Can i take it as im "approved" or am i totally off the mark?

valuation has been completed and now getting to the stage of full approval but just wondering of peoples opinions on "approval in principal"

thank you


----------



## pudds

I would take it as meaning that it seems...'everything is ok'  but we just have to do some final checks.    I wouldn't celebrate yet but it's looking good.


----------



## doubledeb

We had approval in principal from a ***** lender 4 years ago.  there were 3 things we had to do.  send up the valuation cheque (which was cashed as soon as it was received). Send in the direct debit mandate and photo ID.  We did all of the above and went on a holiday (oh happy days).  Auctioneer was constantly ringing me while on hols asking where the contracts were bla bla.  Anyway got back and rang the bank.  Was told "oh sorry theres been a mistake you were misinformed, your not going to be getting that amount". We'll give ye 30k less.  Low and behold had to go through the whole process again with another institution.  thankfully they were actually human and better at dealing with people.  My point is, sorry to say, but I would only get excited when you get your keys.  A very sinister outlook I know but hindsight and all that...
Good luck with it


----------



## fizzelina

I agree with Doubledeb, we didn't allow ourselves to get excited until we had signed the contracts and had the loan offer letter from the bank. Incidentally it took us nearly 3 months to go from approval in principle to the bank actually issuing a loan offer letter. Eventually the loan offer letter came and we signed contracts and we were in within 5 weeks but the wait from approval in principle to getting a loan offer letter and the worry of whether it would come was certainly not exciting!


----------



## NorfBank

These days an approval in principle means nothing really.
A loan offer is better but I would not rely 100% on it.

To be honest, on some mortgages, you sweat until the mortgage cheque is cashed.

Take all of this on a case by case basis though, strong applications still sail through. If your repayment capacity is strong, job is safe, credit profile clean and your loan to value is low then an AIP will move to a loan offer and onto drawdown fairly quickly. If borderline then it's time to sweat unfortunately.


[broken link removed]


----------



## Mad Bad Babs

I also have 'approval in principal' recently. I must admit i got very excited thinking if you got to approval in principal you were over the hardest hurdle as 2 of my freiends recently didn't even make it to approval in principal. They were turned down flat by brokers who wouldn't even entertain their application until they had cleared loans ect.

I'm really disappointed that it means nothing really.
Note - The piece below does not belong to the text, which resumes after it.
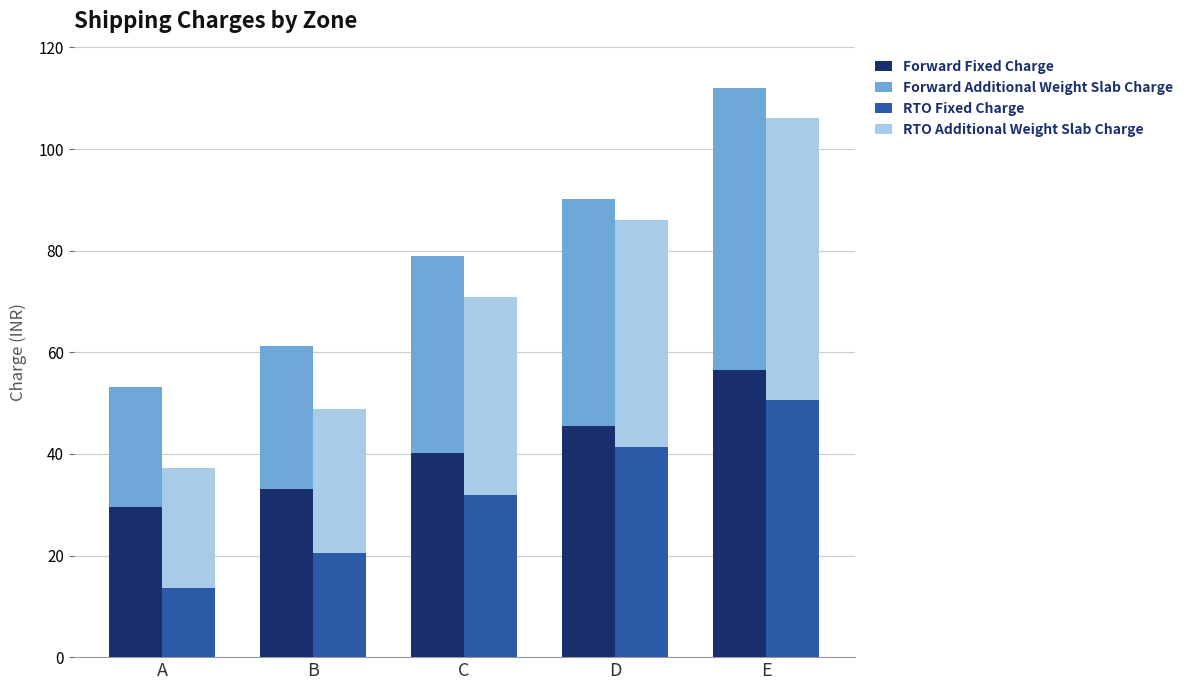

What is the value of the RTO Fixed Charge bar at the 3rd from the left?

31.9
Although my lender has been quite positive re: my application ie saying things like '_*when *_you draw down on your mortgage as opposed to *if *you get to  drawdown'.


----------



## droileen

"Approval in Principal" dated 4 years ago is not worth the paper it was printed on - It is usually only valid for a period of 3 months.


----------



## Renter27

droileen said:


> "approval in principal" dated 4 years ago is not worth the paper it was printed on - it is usually only valid for a period of 3 months.



? ?


----------